SHORT EXERCISE> Rename "scientific name" to "species" in the entries below, starting at the line containing "family: Lamiaceae" and going on through the end of the entries, and keep everything else the same. Return only those lines, and leave the pictures out.

__________

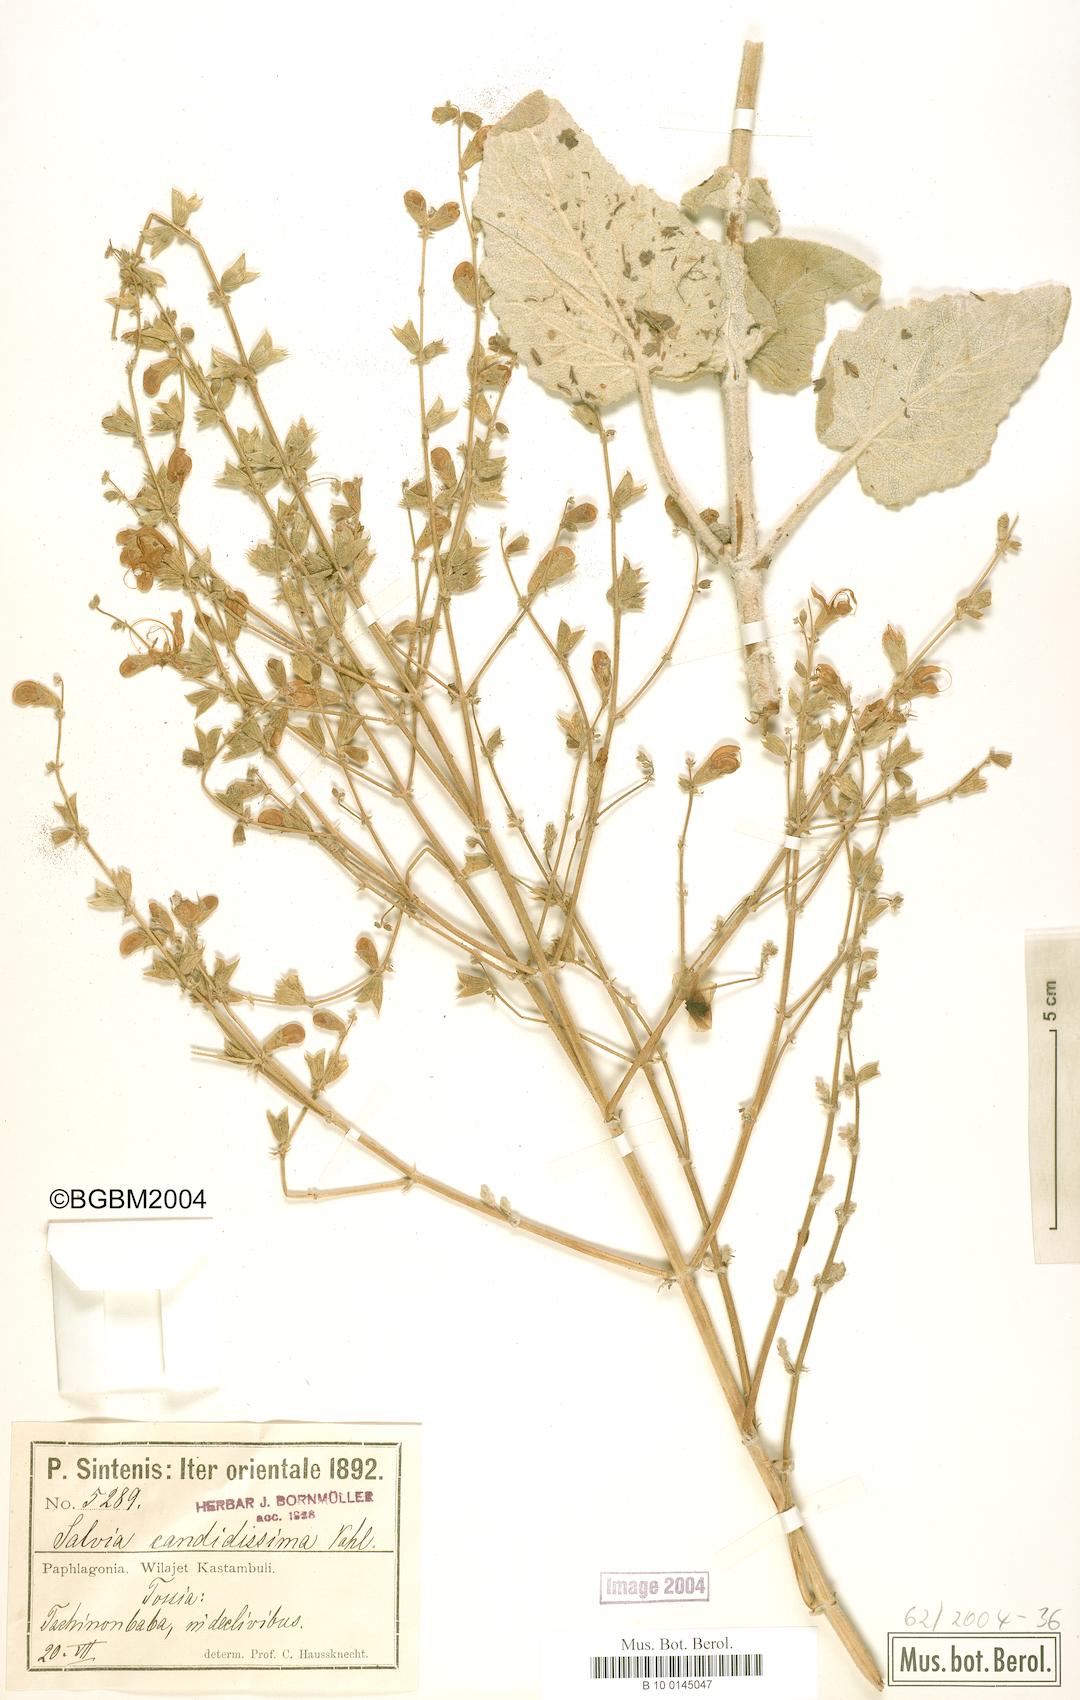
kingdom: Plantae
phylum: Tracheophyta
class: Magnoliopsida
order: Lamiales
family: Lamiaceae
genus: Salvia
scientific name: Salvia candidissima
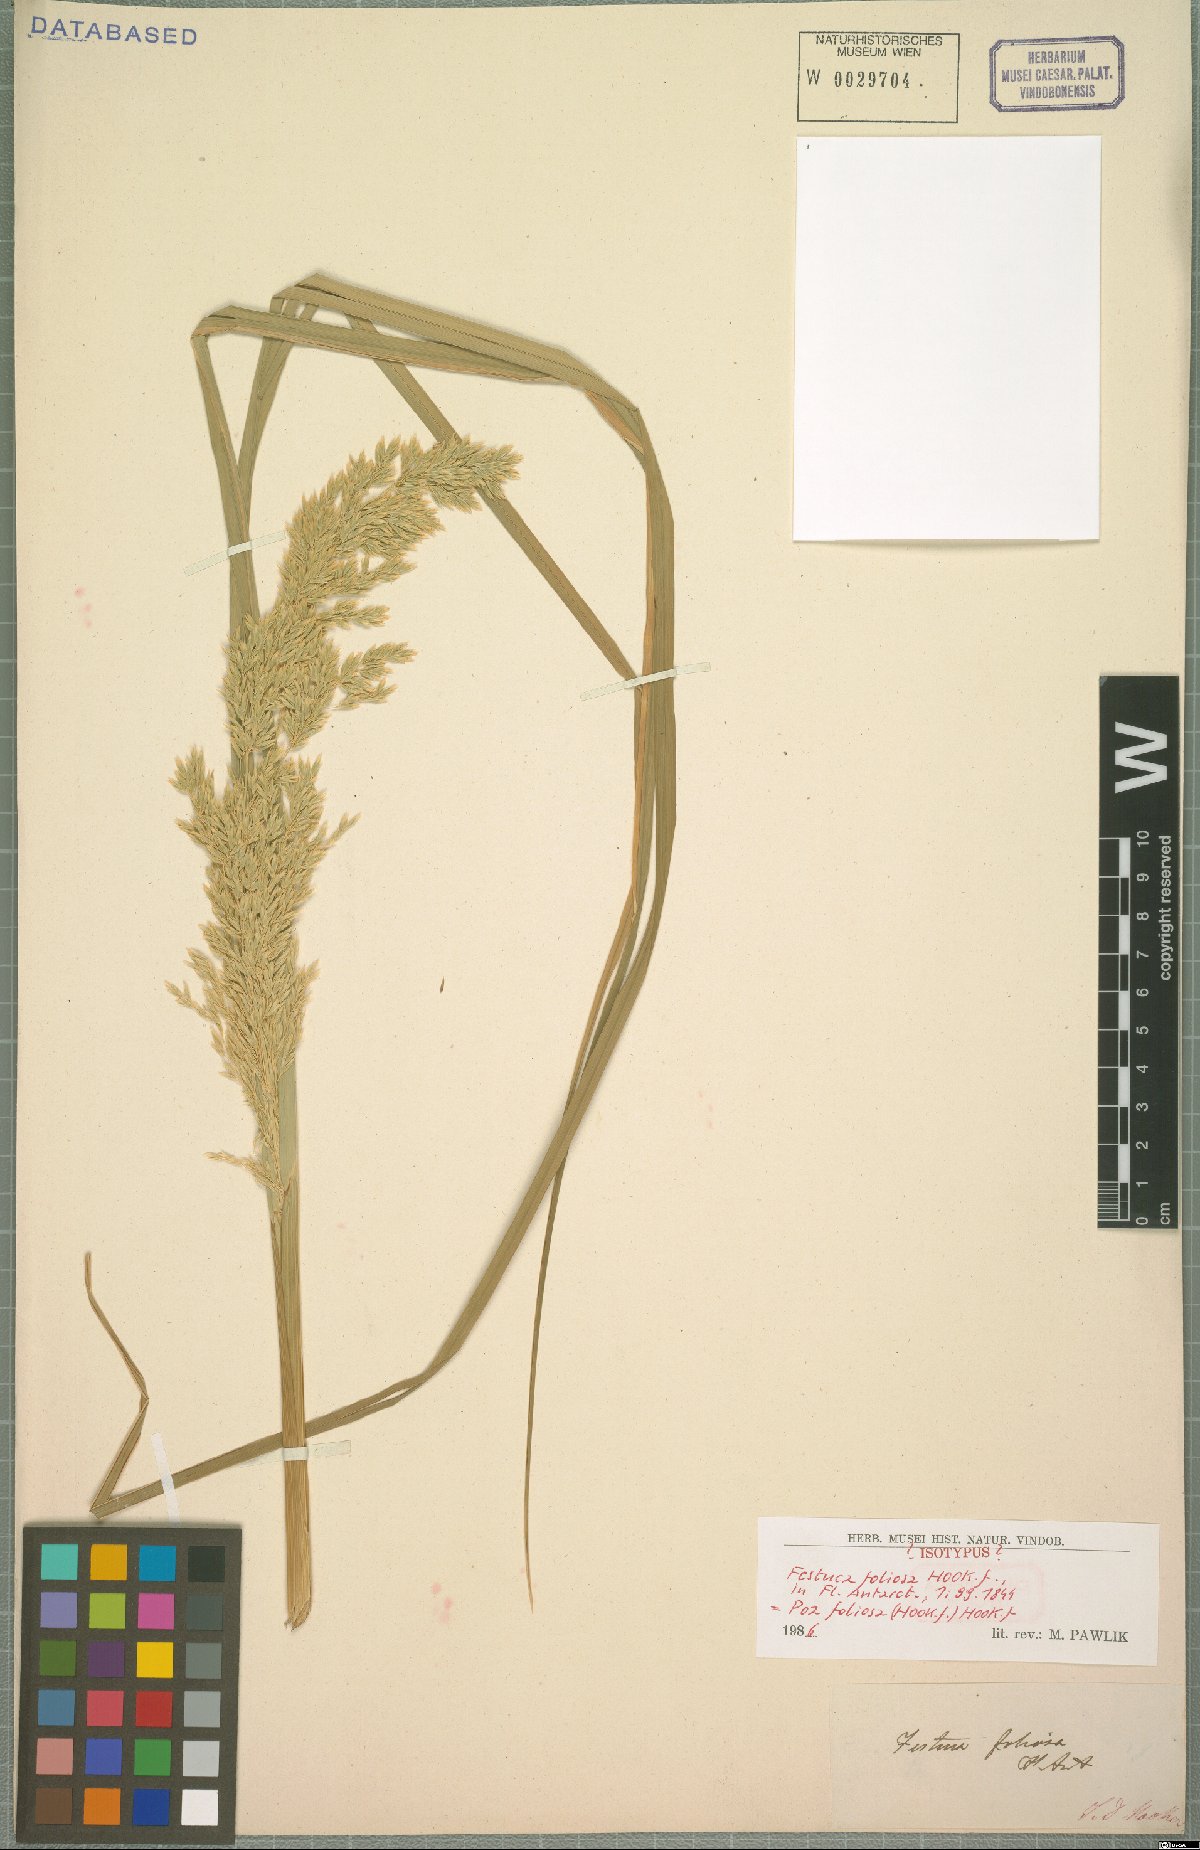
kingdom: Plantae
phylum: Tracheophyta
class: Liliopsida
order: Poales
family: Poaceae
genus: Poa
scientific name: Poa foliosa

__________

SOLUTION TO THE PROBLEM>
family: Lamiaceae
genus: Salvia
species: Salvia candidissima
kingdom: Plantae
phylum: Tracheophyta
class: Liliopsida
order: Poales
family: Poaceae
genus: Poa
species: Poa foliosa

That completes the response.